Jakarta, hetanews.com - Ketua Umum Ikatan Motor Indonesia (IMI) Bambang Soesatyo atau Bamsoet menegaskan penentuan lokasi sirkuit Formula E tetap akan dilakukan IMI sebagai perpanjangan tangan dari Fédération Internationale de l'Automobile/FIA (Federasi Olahraga Mobil Dunia).

Saat ini ada lima lokasi pilihan yang sudah disurvei pihak Formula E, yakni Jalan Jenderal Sudirman, kawasan Pantai Indah Kapuk (PIK), JIEXPO Kemayoran, kawasan Jakarta International Stadium (JIS) dan kawasan Ancol.

Di kesempatan ini, Bamsoet meluruskan pandangan soal penentuan lokasi sirkuit Formula E oleh Presiden Jokowi. Menurut dia, pihak pihak Championship Formula E Operations (FEO) berharap bisa bertemu dengan Jokowi untuk meminta arahan lokasi mana yang paling tepat menggelar perhelatan event internasional tersebut.

"Kalau kemarin Alberto Longo sebagai Co-Founder sekaligus Chief Championship Formula E Operations (FEO), berharap dapat bertemu Presiden Joko Widodo atas permohonan Gubernur Anies Baswedan," kata Bamsoet dalam siaran pers yang diterima, Jumat (26/11).

"Untuk meminta arahan terkait lokasi mana yang paling tepat untuk lokasi sirkuit Formula-E mengingat ini adalah event internasional, salahnya di mana? Justru saya menilai hal itu merupakan bentuk penghormatan Alberto kepada Bapak Presiden sebagaimana dia melakukannya di beberapa negara," tambah dia.

Bamsoet juga menegaskan, bahwa IMI berkepentingan menjaga kepercayaan organisasi otomotif dunia atas berbagai agenda balap internasional yang sudah ditetapkan di Indonesia dapat berjalan dengan baik.

"Masalah hukum bukan urusan kami. Silakan para penegak hukum memprosesnya sesuai dengan peraturan dan perundang-undangan yang berlaku," ujarnya.

Menurut dia, dari lima lokasi pilihan, yakni Jalan Jenderal Sudirman, kawasan Pantai Indah Kapuk (PIK), JIEXPO Kemayoran, kawasan Jakarta International Stadium (JIS), yang paling tepat adalah kawasan Ancol.

"IMI, Alberto dan Jakpro yang nantinya akan bertanggung jawab mengambil keputusan dalam menentukan lokasi sirkuit Jakarta E-Prix 2022," tuturnya.

Ketua MPR RI ini menjelaskan, tidak sembarang lokasi bisa dijadikan sirkuit Formula E. Sebab, event balap ini keunikan tersendiri dibanding balapan sejenis lainnya karena menggunakan jalan raya di tengah kota.

Pembangunannya tidak boleh mengganggu struktur yang sudah ada. Misalnya mengubah atau memindahkan bangunan yang sudah ada. Apalagi sampai memotong pepohonan dan merusak lingkungan.

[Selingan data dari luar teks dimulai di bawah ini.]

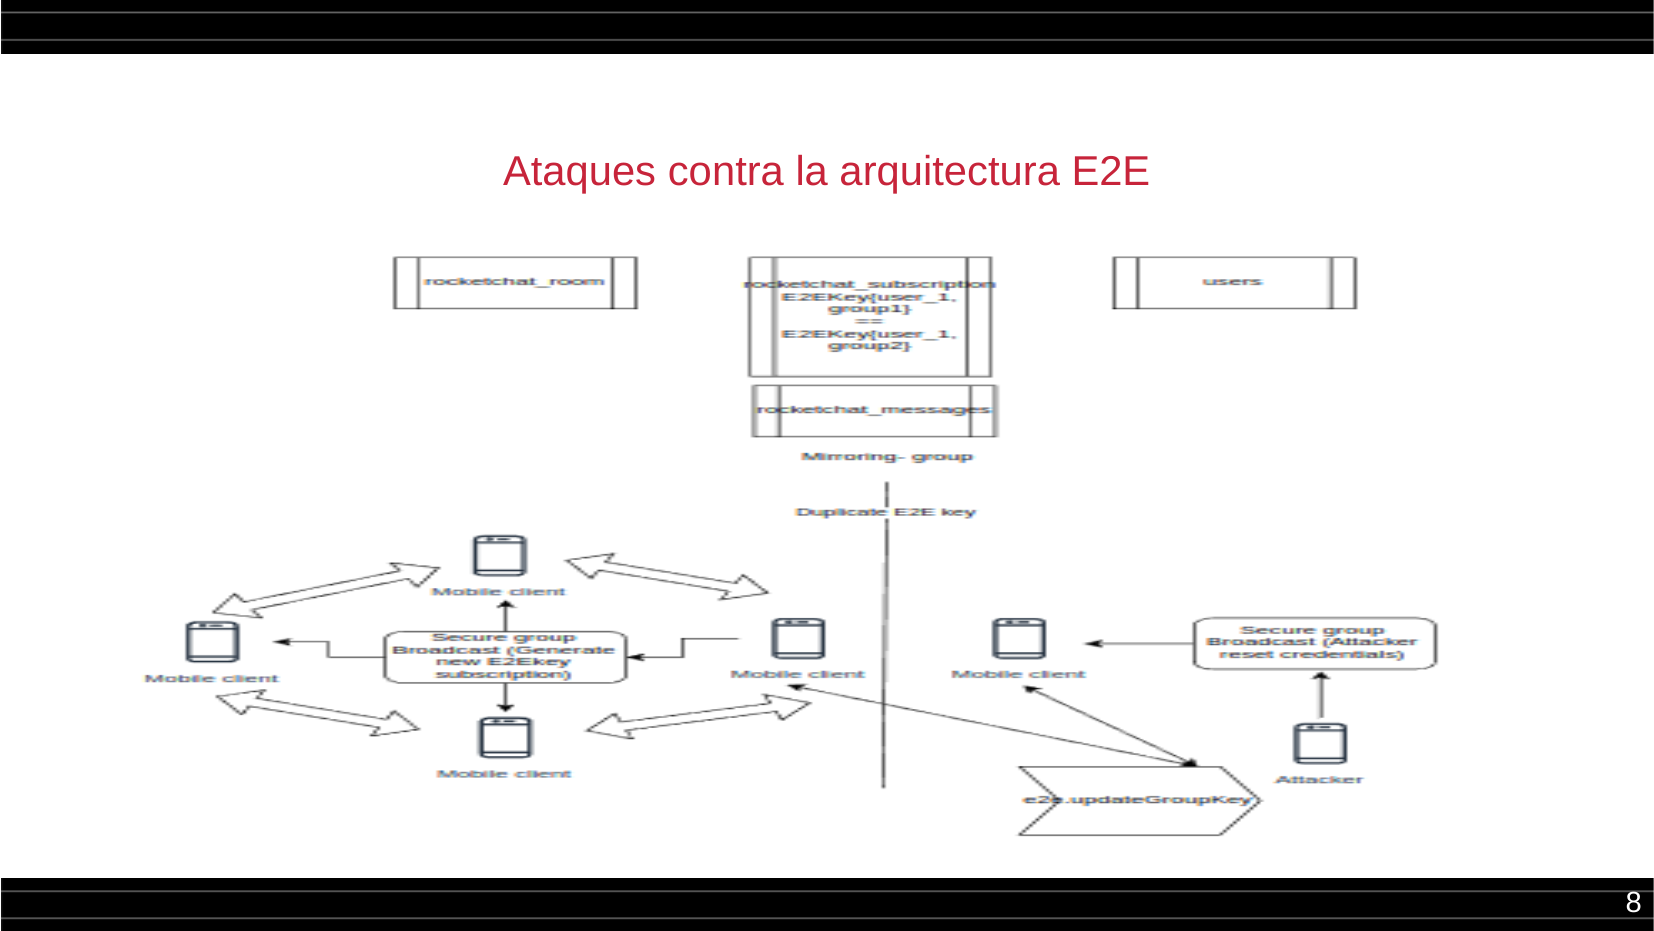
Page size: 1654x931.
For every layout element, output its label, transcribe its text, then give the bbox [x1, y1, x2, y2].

picture [70, 224, 1512, 839]
picture [1, 0, 1654, 54]
picture [1, 878, 1654, 931]
title Ataques contra la arquitectura E2E [82, 92, 1571, 249]
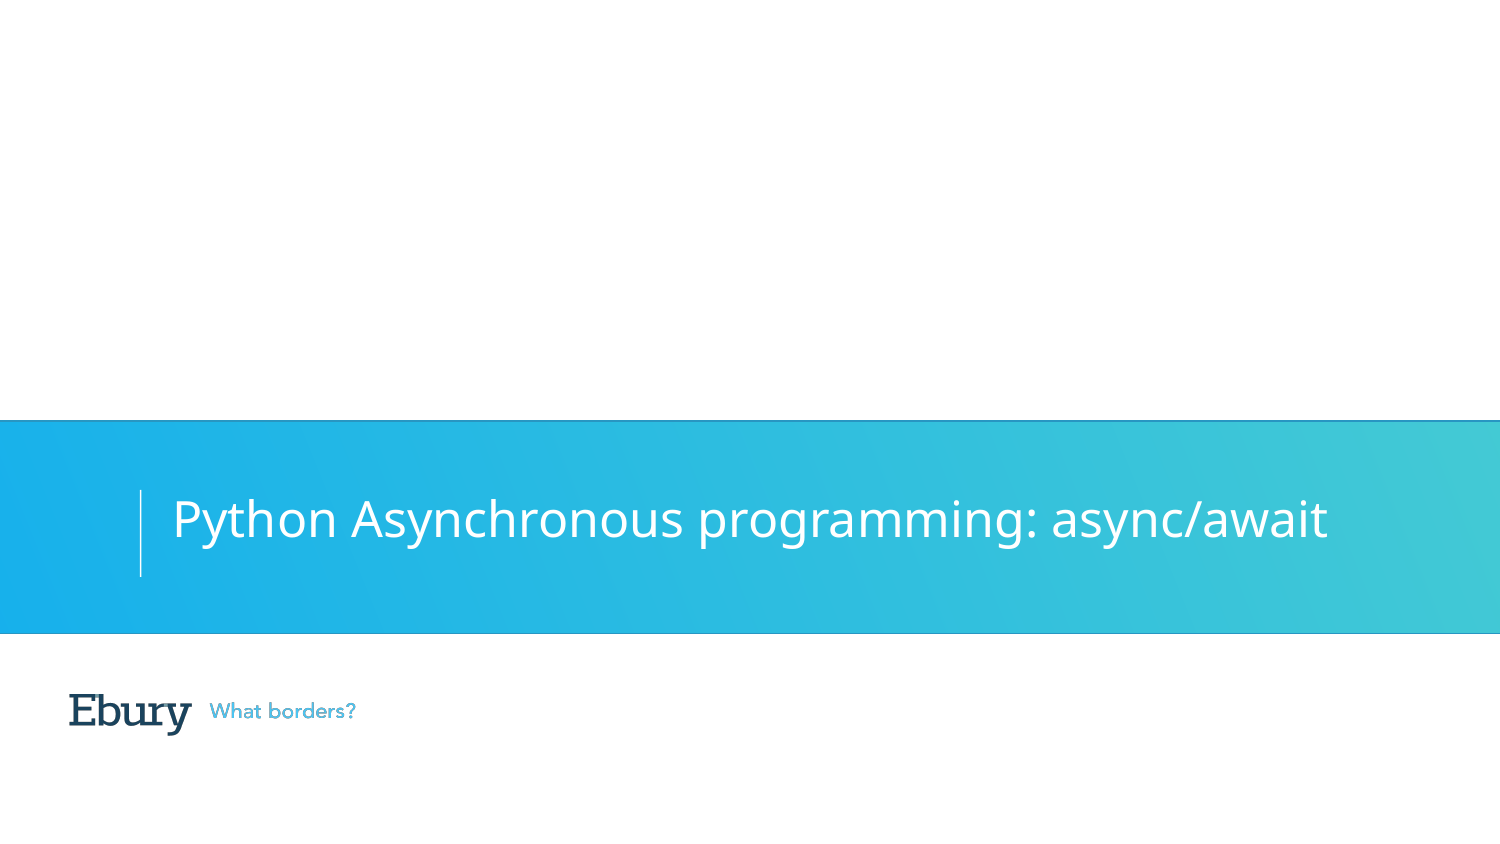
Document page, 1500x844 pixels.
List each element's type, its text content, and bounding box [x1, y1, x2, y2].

list Python Asynchronous programming: async/await [157, 450, 1441, 586]
picture [35, 679, 388, 743]
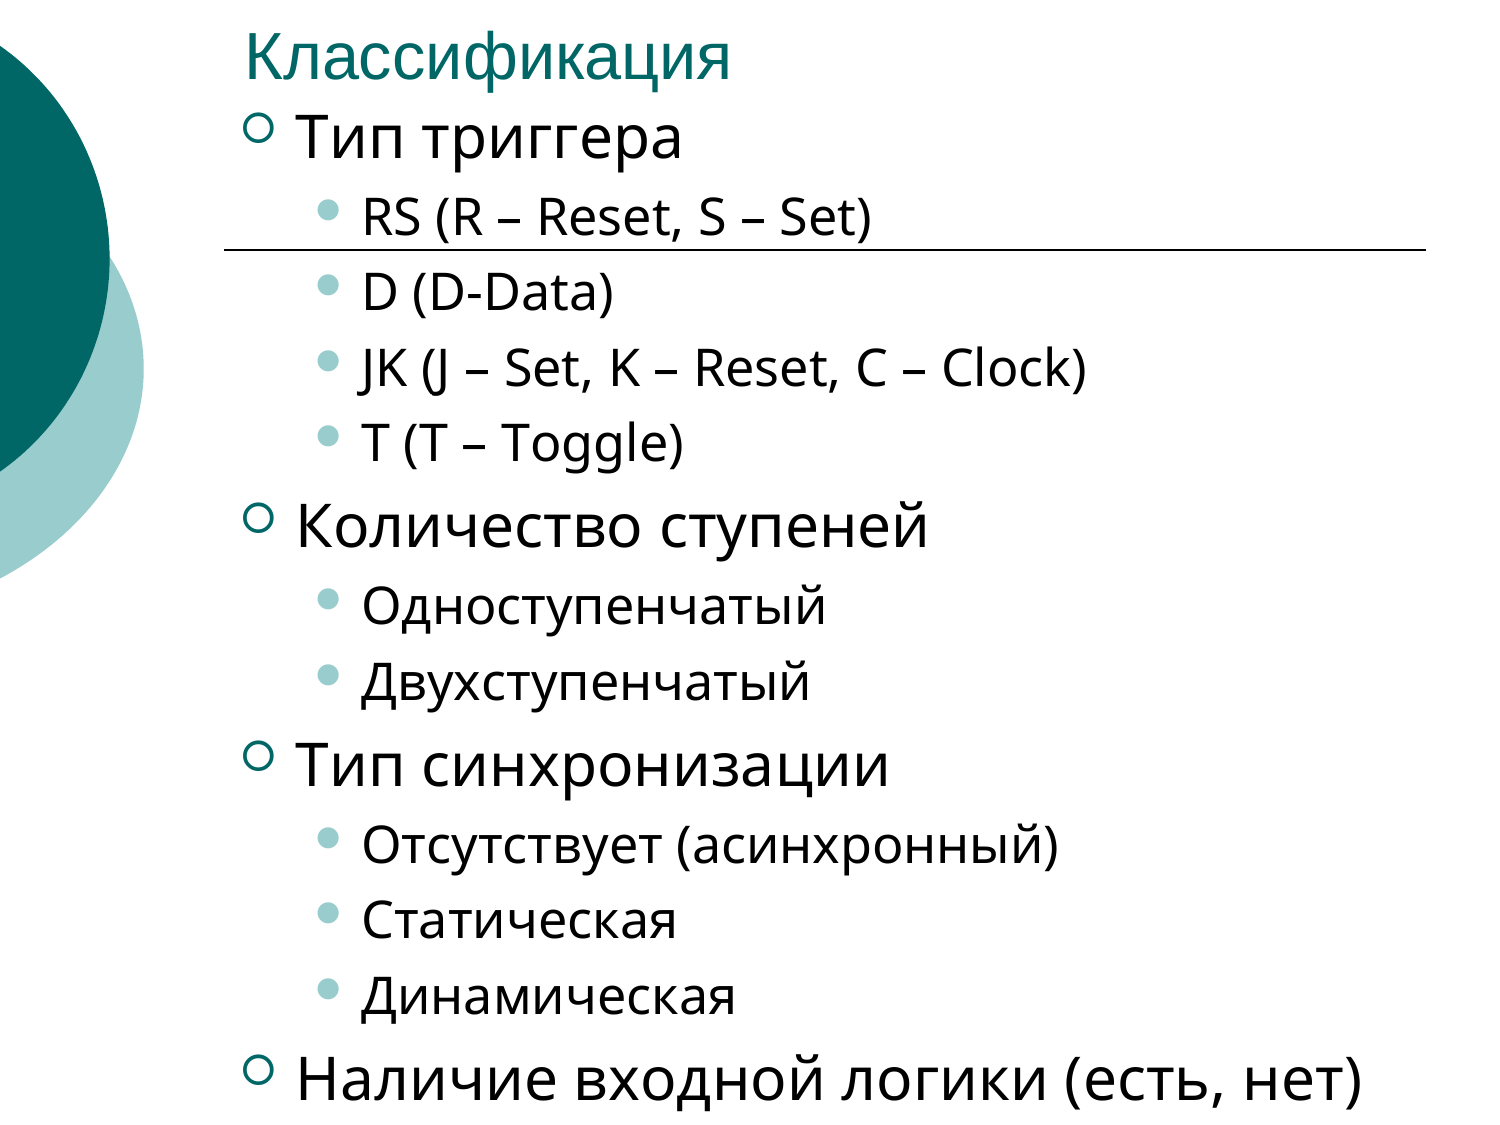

"Karenanya membutuhkan keahlian khusus yang kompleks. IMI sangat berperan di sana, memastikan lokasi sirkuit yang dipilih akan dikembangkan lebih lanjut agar sesuai dengan standar FEO dan juga standar Fédération Internationale de l'Automobile/FIA," kata dia.

Lebih lanjut ia menerangkan, sesuai regulasi FIA, lebar trek Formula E maksimal 12 meter. Namun ada juga beberapa trek yang memiliki lebar lintasan hanya 8 meter atau kurang. Panjang lintasan sirkuit minimal 2 sampai 3 km, mengingat Formula E biasanya menempuh jarak 80 sampai 90 km.

"Panjang pit lane minimal 200 meter untuk minimal 15 paddock dengan lebar satu paddock sekitar 15 meter. Selain itu, lokasi area untuk pengisian baterai kendaraan, hospitality, pusat medis (medical centre), dan lain-lainnya juga harus dibuat sesuai standar FIA. Setelah IMI menentukan lokasi terbaik untuk sirkuit, IMI juga akan mengirimkan sumber daya manusianya untuk membantu JakPro menyiapkan pembangunan sirkuit dan sarana pendukungnya sesuai dengan standar FIA," pungkasnya.